Tymchuk AJ, Lang CM, Dolyniuk CA, Berney-Ficklin K, Spitz R. Child Abuse Negl. 1999; 23(1): 1-14.

Affiliation

Department of Psychiatry, School of Medicine, UCLA, Los Angeles, CA 90024-1759, USA.

Copyright

(Copyright © 1999, Elsevier Publishing)

DOI

unavailable

PMID

10075189

Abstract

OBJECTIVE: This paper describes the development and preliminary validation of a prescriptive home danger and safety precaution instrument containing 14 epidemiological categories to be used in the design and evaluation of family-tailored injury prevention and safety interventions. METHOD: The HIDSP-2 evolved from application and revision of the previous home danger and safety precaution recognition and observation instruments. As part of this process, the suitability of the HIDSP-2 for use in a broad-based trial was evaluated with 29 low income parents exhibiting individual learning needs. Inter-rater reliability and stability of scores were examined. Internal consistency was examined for total dangers and precautions and for those categories in which there were sufficient items to do so.

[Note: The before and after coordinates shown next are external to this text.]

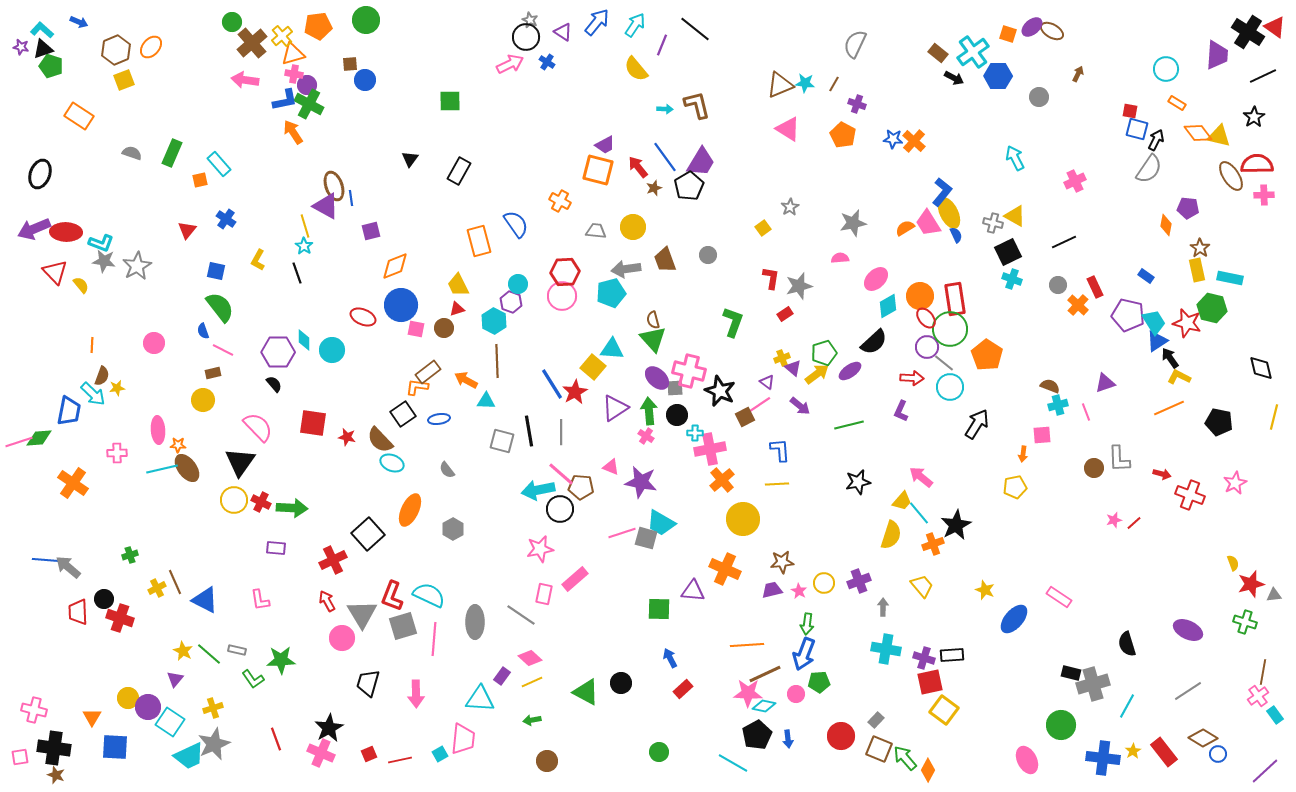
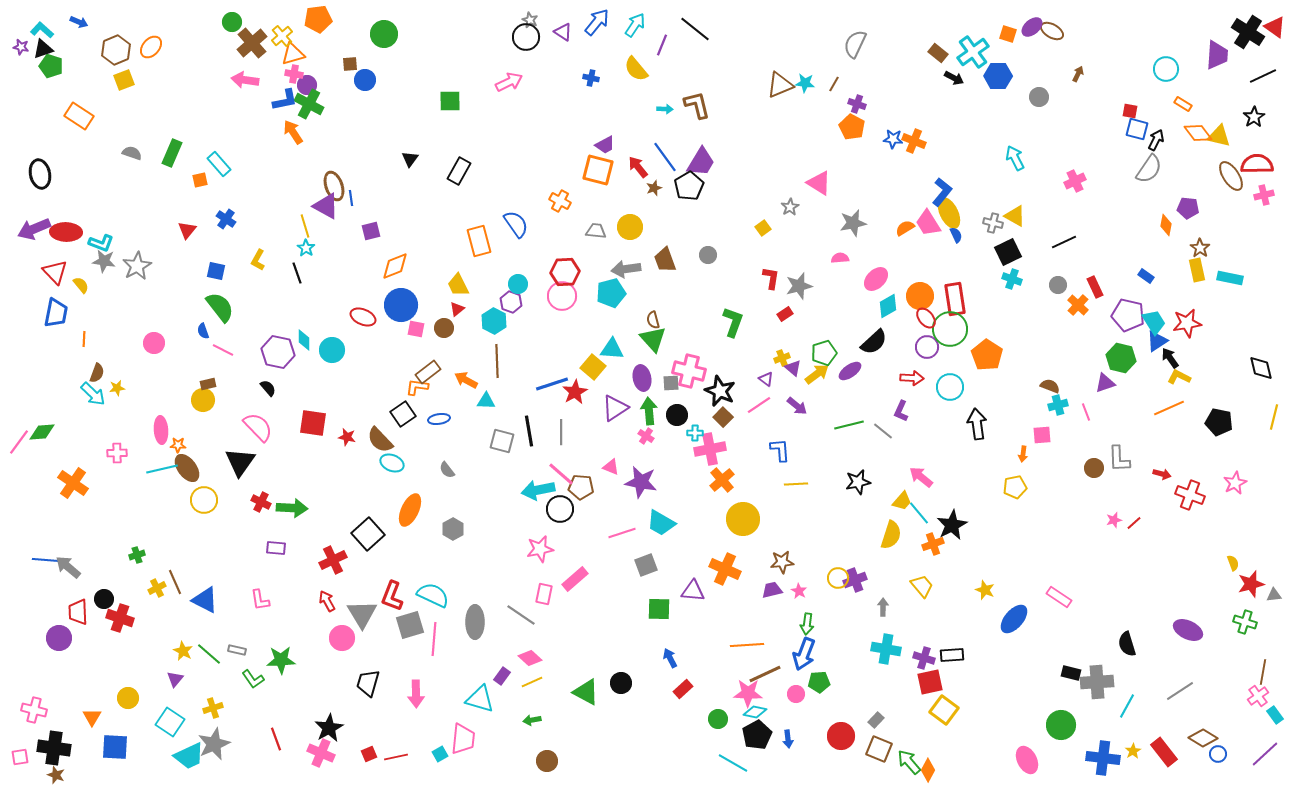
green circle at (366, 20): moved 18 px right, 14 px down
orange pentagon at (318, 26): moved 7 px up
blue cross at (547, 62): moved 44 px right, 16 px down; rotated 21 degrees counterclockwise
pink arrow at (510, 64): moved 1 px left, 18 px down
orange rectangle at (1177, 103): moved 6 px right, 1 px down
pink triangle at (788, 129): moved 31 px right, 54 px down
orange pentagon at (843, 135): moved 9 px right, 8 px up
orange cross at (914, 141): rotated 20 degrees counterclockwise
black ellipse at (40, 174): rotated 32 degrees counterclockwise
pink cross at (1264, 195): rotated 12 degrees counterclockwise
yellow circle at (633, 227): moved 3 px left
cyan star at (304, 246): moved 2 px right, 2 px down
green hexagon at (1212, 308): moved 91 px left, 50 px down
red triangle at (457, 309): rotated 21 degrees counterclockwise
red star at (1187, 323): rotated 24 degrees counterclockwise
orange line at (92, 345): moved 8 px left, 6 px up
purple hexagon at (278, 352): rotated 12 degrees clockwise
gray line at (944, 363): moved 61 px left, 68 px down
brown rectangle at (213, 373): moved 5 px left, 11 px down
brown semicircle at (102, 376): moved 5 px left, 3 px up
purple ellipse at (657, 378): moved 15 px left; rotated 35 degrees clockwise
purple triangle at (767, 382): moved 1 px left, 3 px up
black semicircle at (274, 384): moved 6 px left, 4 px down
blue line at (552, 384): rotated 76 degrees counterclockwise
gray square at (675, 388): moved 4 px left, 5 px up
purple arrow at (800, 406): moved 3 px left
blue trapezoid at (69, 411): moved 13 px left, 98 px up
brown square at (745, 417): moved 22 px left; rotated 18 degrees counterclockwise
black arrow at (977, 424): rotated 40 degrees counterclockwise
pink ellipse at (158, 430): moved 3 px right
green diamond at (39, 438): moved 3 px right, 6 px up
pink line at (19, 442): rotated 36 degrees counterclockwise
yellow line at (777, 484): moved 19 px right
yellow circle at (234, 500): moved 30 px left
black star at (956, 525): moved 4 px left
gray square at (646, 538): moved 27 px down; rotated 35 degrees counterclockwise
green cross at (130, 555): moved 7 px right
purple cross at (859, 581): moved 4 px left, 1 px up
yellow circle at (824, 583): moved 14 px right, 5 px up
cyan semicircle at (429, 595): moved 4 px right
gray square at (403, 626): moved 7 px right, 1 px up
gray cross at (1093, 684): moved 4 px right, 2 px up; rotated 12 degrees clockwise
gray line at (1188, 691): moved 8 px left
cyan triangle at (480, 699): rotated 12 degrees clockwise
cyan diamond at (764, 706): moved 9 px left, 6 px down
purple circle at (148, 707): moved 89 px left, 69 px up
green circle at (659, 752): moved 59 px right, 33 px up
green arrow at (905, 758): moved 4 px right, 4 px down
red line at (400, 760): moved 4 px left, 3 px up
purple line at (1265, 771): moved 17 px up
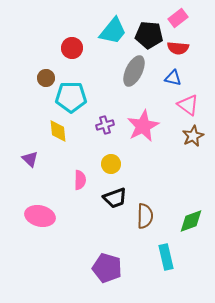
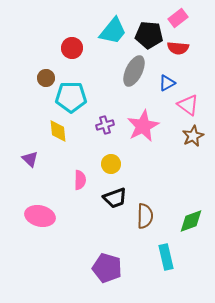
blue triangle: moved 6 px left, 5 px down; rotated 42 degrees counterclockwise
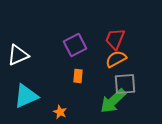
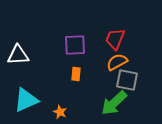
purple square: rotated 25 degrees clockwise
white triangle: rotated 20 degrees clockwise
orange semicircle: moved 1 px right, 3 px down
orange rectangle: moved 2 px left, 2 px up
gray square: moved 2 px right, 4 px up; rotated 15 degrees clockwise
cyan triangle: moved 4 px down
green arrow: moved 1 px right, 2 px down
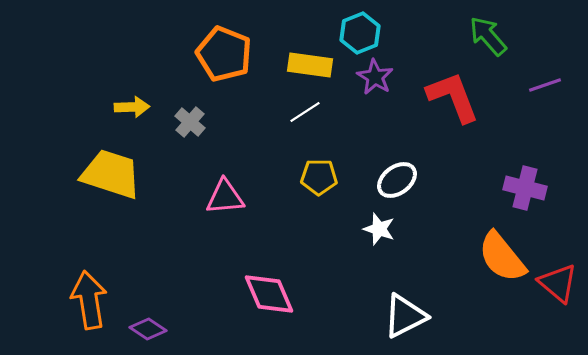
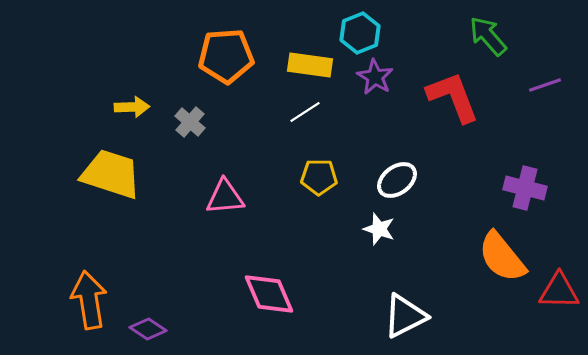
orange pentagon: moved 2 px right, 2 px down; rotated 26 degrees counterclockwise
red triangle: moved 1 px right, 8 px down; rotated 39 degrees counterclockwise
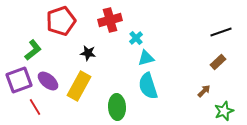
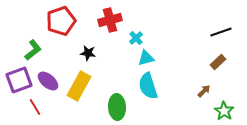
green star: rotated 18 degrees counterclockwise
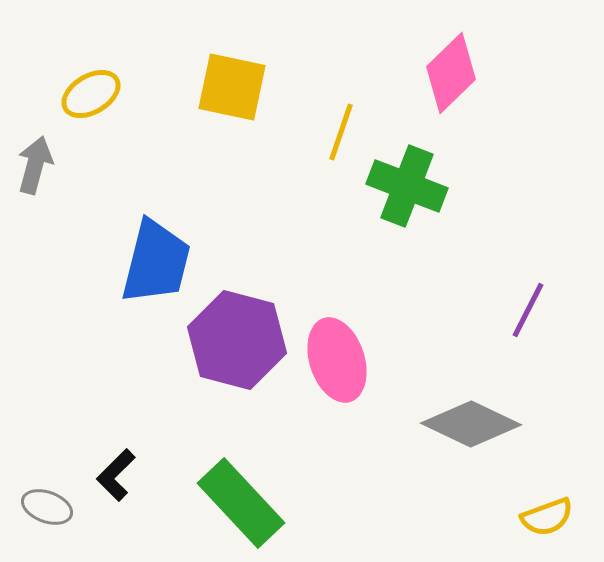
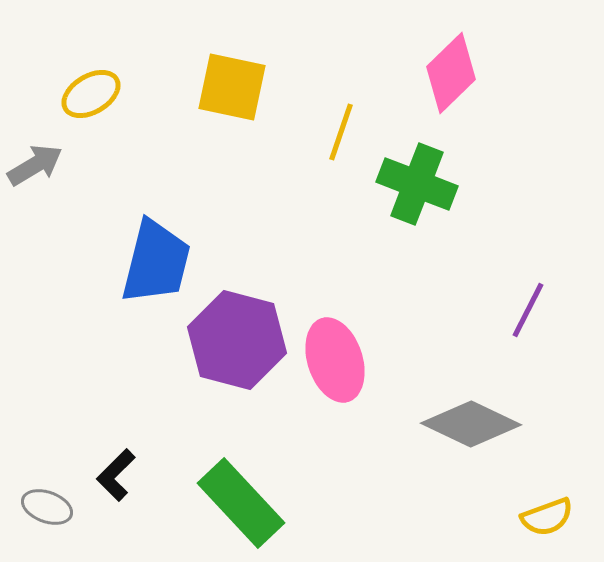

RESULTS: Administrative time was reduced while continuing usefulness in the identification and remediation of dangers and implementation of precautions was demonstrated. Stability of observation was high. Alphas as a measure of internal consistency was satisfactory for total danger and precautions separately; however, those for most individual categories were low. There was significant reduction in the number of dangers identified initially and significant improvement in the safety precautions implemented. CONCLUSIONS: The HIDSP-2 can assist healthcare, education, disability, and child protective service workers in the development of home safety plans for remediating home dangers and implementing precautions. While we see this instrument as eminently suitable for use in broad-based interventions and in epidemiological studies, further research must continue to examine the psychometric characteristics of the individual danger and precaution categories.